When there are stock options, or RSU’s known as restricted stock units and they are cashed by an employee, this will get calculated as income as well unless they are being equalized as property.
Income can be averaged out using the last three years of income if a payor wants to establish that income was inordinately high one year due to a non recurring gain which was an anomaly. Of course this argument has to be pitched to a judge and accepted.
Once income is established which can be the toughest part of calculating child support, the payor simply reads his income on the child support guidelines in accordance with the number of children he has an obligation to support.
How do we determine the other parent’s income if he/she is self employed?

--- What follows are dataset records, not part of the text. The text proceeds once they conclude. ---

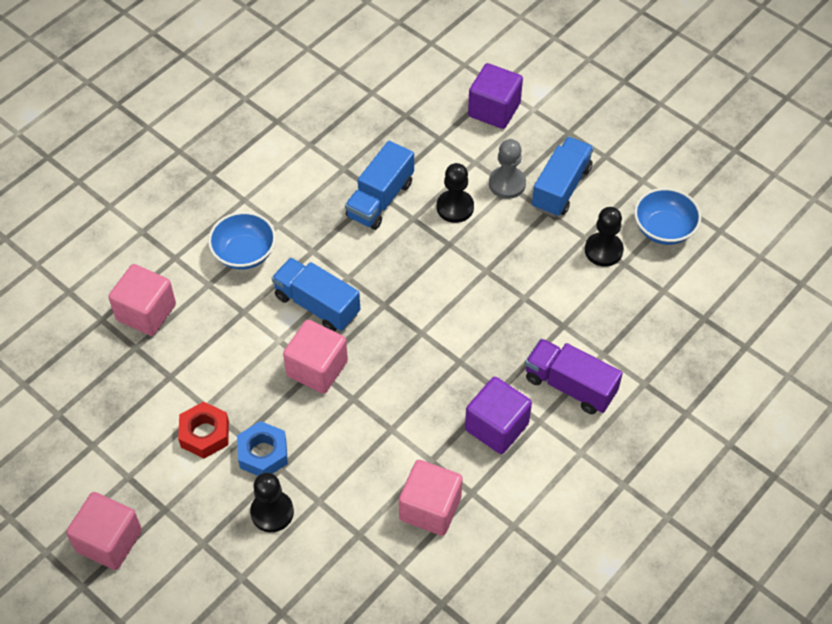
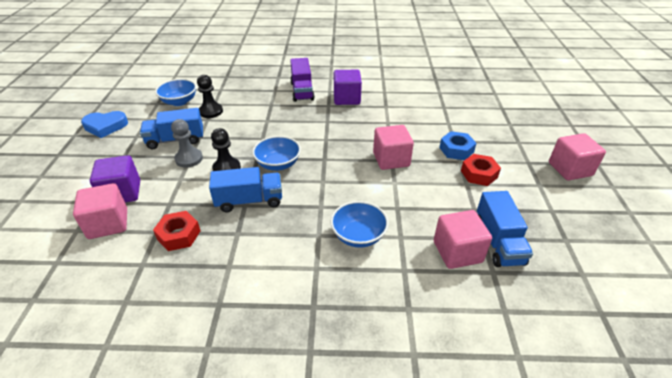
camera: 130 degrees left, 15 degrees down
black pawn [250,473,294,532] -> none
blue truck [272,258,360,332] -> blue truck moved to [477,191,533,267]
pink cube [399,460,463,536] -> pink cube moved to [73,183,127,239]
none -> blue heart [81,111,128,138]
none -> red nut [153,211,201,251]
none -> blue bowl [252,136,301,171]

This can be a very contentious area of litigation protracting litigation depending on a number of factors. If the parents share custody, it can make it even more difficult. The courts will look at the support payors line 150 income on his/her income tax return from the previous year, while examining what is called the expenses deducted by the payor in order to determine if the expenses are reasonable. The expenses deducted are usually found in the statement of business activities, financial statements, corporate income tax returns, and any other relevant financial documentation to help convince the judge that the expenses are reasonable or are inflated.

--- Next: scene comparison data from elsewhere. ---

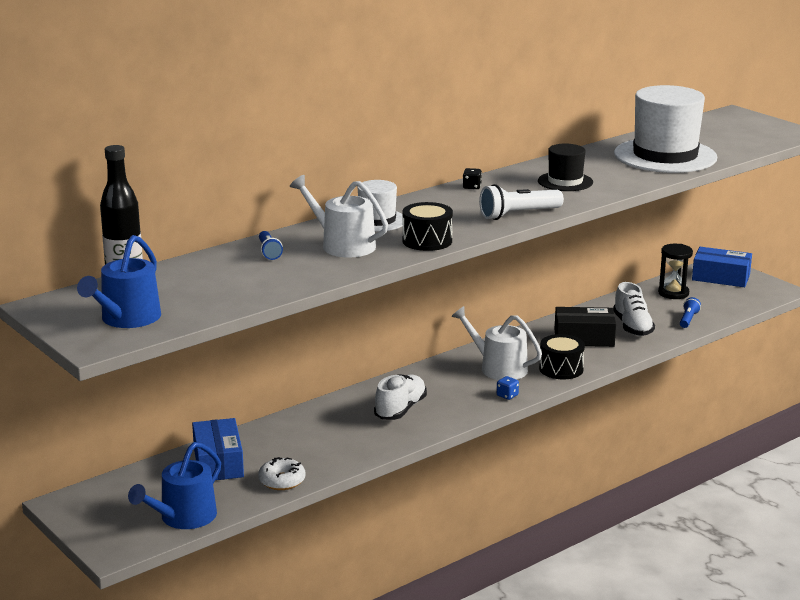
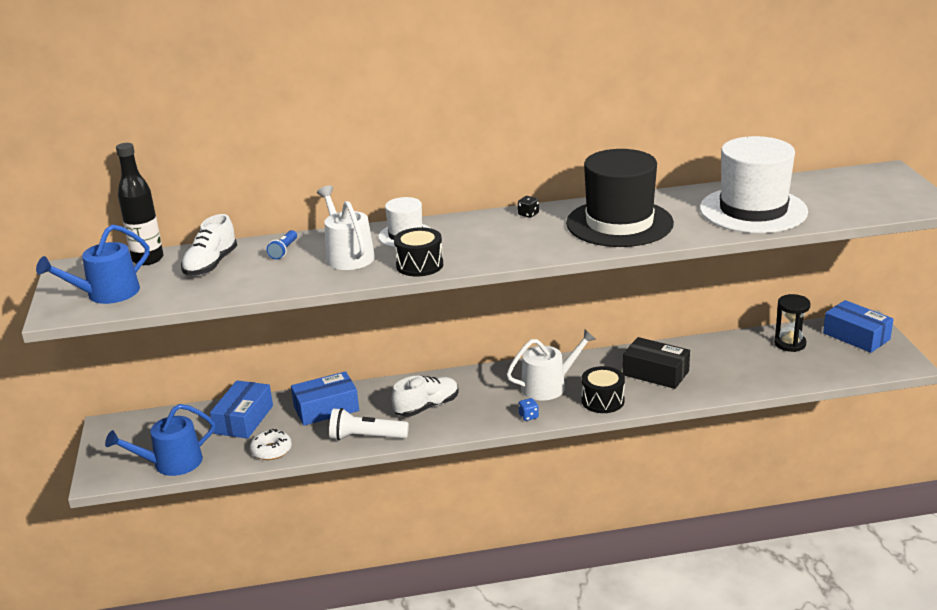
camera: 30 degrees right, 5 degrees up
white watering can [451,306,542,380] -> white watering can turned 90 degrees clockwise [507,329,596,400]
white flashlight [479,184,564,220] -> white flashlight moved to [329,408,409,440]
black hat [538,144,593,191] -> black hat [566,149,674,247], size x1.94
white shoe [613,282,655,336] -> white shoe moved to [181,214,237,276]
blue flashlight [680,297,701,328] -> none
none -> blue box [291,371,359,426]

There are certain tools that lawyers use in order to determine the support payor’s true income for support purposes.
We can obtain what is called an income analysis used by a professional called a Chartered Business Valuator.
We can serve Requests to Admit and Requests for Information which contain requests for admissions of facts, or documentation. If the recipient of the Request to Admit or Request for Information fails to provide a response then he/she will be deemed to admit all the facts contained in the forms. It is very important that the forms be answered.
We can conduct a Rule 20 questioning. This is where you question the suppport payor about his/her lifestyle, financial statement, and any other relevant questions about his employment income.
We can ask for a very exhaustive disclosure list of all the support payor’s income such as bank statements, credit card applications, loan and mortgage applications, income tax returns for the last three years, notices of assessments.
You can ask for an updated financial statement every 30 days.
Once we have determined income how do I know how much child support I should receive?
The Government has developed tables or guides that we use that give us an exact figure of what the child support should be in accordance with the support payor’s income. The monthly amount of child support is based on the income of the non-custodial parent, the number of children in the family and which province the children reside in. Tables are published that set out the amount that the non-custodial parent must pay to the custodial parent. The table amounts are for the children’s ordinary expenses such food, clothing and shelter. The custodial parent’s income becomes relevant where the children have special or extraordinary expenses such as daycare, extracurricular activities or private school tuition. In that case, the parents share these costs in proportion to their incomes.
Am I entitled to an increase in child support if the payor’s income has increased?
Yes. Support is dependant on the quantum of income earned from all sources including international income, business income, self reported income, investment income, and employment earnings. If there is an increase in a payor’s income for the previous year, than the recipient can apply to court for what is called a variation of support, or it can be done on consent if both parties agree to the support increase. The same format applies if there is a decrease in child support.